*What to do*: Print every one of the following items, line for line, with no changes at all.
◆ ◆ ◆ ◆ ◆ ◆ ◆
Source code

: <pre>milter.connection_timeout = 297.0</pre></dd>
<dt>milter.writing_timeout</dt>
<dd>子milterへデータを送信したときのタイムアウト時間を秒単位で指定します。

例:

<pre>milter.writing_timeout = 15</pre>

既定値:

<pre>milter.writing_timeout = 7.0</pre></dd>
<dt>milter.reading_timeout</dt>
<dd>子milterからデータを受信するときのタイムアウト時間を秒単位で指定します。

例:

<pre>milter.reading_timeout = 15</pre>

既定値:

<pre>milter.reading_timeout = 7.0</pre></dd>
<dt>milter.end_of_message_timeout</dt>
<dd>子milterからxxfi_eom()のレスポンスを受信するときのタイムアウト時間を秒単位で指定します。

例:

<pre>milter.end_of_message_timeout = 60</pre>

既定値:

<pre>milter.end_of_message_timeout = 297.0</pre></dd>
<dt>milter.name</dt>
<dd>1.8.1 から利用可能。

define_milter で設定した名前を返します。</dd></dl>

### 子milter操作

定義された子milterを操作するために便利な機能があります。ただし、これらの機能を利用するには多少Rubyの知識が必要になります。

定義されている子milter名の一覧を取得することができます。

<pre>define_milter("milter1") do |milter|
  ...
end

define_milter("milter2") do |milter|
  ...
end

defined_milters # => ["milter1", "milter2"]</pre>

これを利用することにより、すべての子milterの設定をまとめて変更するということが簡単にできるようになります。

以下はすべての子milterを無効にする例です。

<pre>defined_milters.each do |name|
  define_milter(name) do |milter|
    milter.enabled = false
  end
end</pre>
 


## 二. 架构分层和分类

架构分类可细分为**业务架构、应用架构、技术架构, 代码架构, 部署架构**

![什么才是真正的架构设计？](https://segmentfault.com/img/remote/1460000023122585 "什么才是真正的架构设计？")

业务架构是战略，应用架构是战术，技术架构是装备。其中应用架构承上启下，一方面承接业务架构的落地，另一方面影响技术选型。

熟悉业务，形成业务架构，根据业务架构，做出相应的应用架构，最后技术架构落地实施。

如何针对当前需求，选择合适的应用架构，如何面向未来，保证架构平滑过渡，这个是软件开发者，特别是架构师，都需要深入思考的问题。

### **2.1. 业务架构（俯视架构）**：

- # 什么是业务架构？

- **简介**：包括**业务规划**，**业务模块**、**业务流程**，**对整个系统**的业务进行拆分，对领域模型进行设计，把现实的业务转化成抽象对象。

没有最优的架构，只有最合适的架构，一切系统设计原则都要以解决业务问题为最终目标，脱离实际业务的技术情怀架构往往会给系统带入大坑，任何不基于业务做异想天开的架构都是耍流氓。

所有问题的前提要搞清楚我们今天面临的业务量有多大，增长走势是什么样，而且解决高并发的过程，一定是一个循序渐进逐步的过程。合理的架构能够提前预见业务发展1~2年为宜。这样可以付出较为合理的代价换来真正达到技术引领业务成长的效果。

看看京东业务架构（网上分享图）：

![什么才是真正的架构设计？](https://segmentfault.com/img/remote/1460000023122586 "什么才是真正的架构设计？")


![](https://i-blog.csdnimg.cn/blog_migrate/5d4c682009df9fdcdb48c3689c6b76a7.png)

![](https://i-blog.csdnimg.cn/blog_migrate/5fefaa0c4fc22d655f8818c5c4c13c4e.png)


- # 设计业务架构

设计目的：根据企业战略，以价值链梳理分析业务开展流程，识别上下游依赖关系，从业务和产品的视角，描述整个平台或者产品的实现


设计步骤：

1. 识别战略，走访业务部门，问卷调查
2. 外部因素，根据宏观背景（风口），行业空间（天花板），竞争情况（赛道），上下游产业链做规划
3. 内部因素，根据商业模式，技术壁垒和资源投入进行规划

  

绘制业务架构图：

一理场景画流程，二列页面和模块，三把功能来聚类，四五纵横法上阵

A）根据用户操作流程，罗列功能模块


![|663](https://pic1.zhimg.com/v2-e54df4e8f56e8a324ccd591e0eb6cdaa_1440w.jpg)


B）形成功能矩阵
◆ ◆ ◆ ◆ ◆ ◆ ◆
*Solution for this task*:
Source code

: <pre>milter.connection_timeout = 297.0</pre></dd>
<dt>milter.writing_timeout</dt>
<dd>子milterへデータを送信したときのタイムアウト時間を秒単位で指定します。

例:

<pre>milter.writing_timeout = 15</pre>

既定値:

<pre>milter.writing_timeout = 7.0</pre></dd>
<dt>milter.reading_timeout</dt>
<dd>子milterからデータを受信するときのタイムアウト時間を秒単位で指定します。

例:

<pre>milter.reading_timeout = 15</pre>

既定値:

<pre>milter.reading_timeout = 7.0</pre></dd>
<dt>milter.end_of_message_timeout</dt>
<dd>子milterからxxfi_eom()のレスポンスを受信するときのタイムアウト時間を秒単位で指定します。

例:

<pre>milter.end_of_message_timeout = 60</pre>

既定値:

<pre>milter.end_of_message_timeout = 297.0</pre></dd>
<dt>milter.name</dt>
<dd>1.8.1 から利用可能。

define_milter で設定した名前を返します。</dd></dl>

### 子milter操作

定義された子milterを操作するために便利な機能があります。ただし、これらの機能を利用するには多少Rubyの知識が必要になります。

定義されている子milter名の一覧を取得することができます。

<pre>define_milter("milter1") do |milter|
  ...
end

define_milter("milter2") do |milter|
  ...
end

defined_milters # => ["milter1", "milter2"]</pre>

これを利用することにより、すべての子milterの設定をまとめて変更するということが簡単にできるようになります。

以下はすべての子milterを無効にする例です。

<pre>defined_milters.each do |name|
  define_milter(name) do |milter|
    milter.enabled = false
  end
end</pre>
 


## 二. 架构分层和分类

架构分类可细分为**业务架构、应用架构、技术架构, 代码架构, 部署架构**

![什么才是真正的架构设计？](https://segmentfault.com/img/remote/1460000023122585 "什么才是真正的架构设计？")

业务架构是战略，应用架构是战术，技术架构是装备。其中应用架构承上启下，一方面承接业务架构的落地，另一方面影响技术选型。

熟悉业务，形成业务架构，根据业务架构，做出相应的应用架构，最后技术架构落地实施。

如何针对当前需求，选择合适的应用架构，如何面向未来，保证架构平滑过渡，这个是软件开发者，特别是架构师，都需要深入思考的问题。

### **2.1. 业务架构（俯视架构）**：

- # 什么是业务架构？

- **简介**：包括**业务规划**，**业务模块**、**业务流程**，**对整个系统**的业务进行拆分，对领域模型进行设计，把现实的业务转化成抽象对象。

没有最优的架构，只有最合适的架构，一切系统设计原则都要以解决业务问题为最终目标，脱离实际业务的技术情怀架构往往会给系统带入大坑，任何不基于业务做异想天开的架构都是耍流氓。

所有问题的前提要搞清楚我们今天面临的业务量有多大，增长走势是什么样，而且解决高并发的过程，一定是一个循序渐进逐步的过程。合理的架构能够提前预见业务发展1~2年为宜。这样可以付出较为合理的代价换来真正达到技术引领业务成长的效果。

看看京东业务架构（网上分享图）：

![什么才是真正的架构设计？](https://segmentfault.com/img/remote/1460000023122586 "什么才是真正的架构设计？")


![](https://i-blog.csdnimg.cn/blog_migrate/5d4c682009df9fdcdb48c3689c6b76a7.png)

![](https://i-blog.csdnimg.cn/blog_migrate/5fefaa0c4fc22d655f8818c5c4c13c4e.png)


- # 设计业务架构

设计目的：根据企业战略，以价值链梳理分析业务开展流程，识别上下游依赖关系，从业务和产品的视角，描述整个平台或者产品的实现


设计步骤：

1. 识别战略，走访业务部门，问卷调查
2. 外部因素，根据宏观背景（风口），行业空间（天花板），竞争情况（赛道），上下游产业链做规划
3. 内部因素，根据商业模式，技术壁垒和资源投入进行规划

  

绘制业务架构图：

一理场景画流程，二列页面和模块，三把功能来聚类，四五纵横法上阵

A）根据用户操作流程，罗列功能模块


![|663](https://pic1.zhimg.com/v2-e54df4e8f56e8a324ccd591e0eb6cdaa_1440w.jpg)


B）形成功能矩阵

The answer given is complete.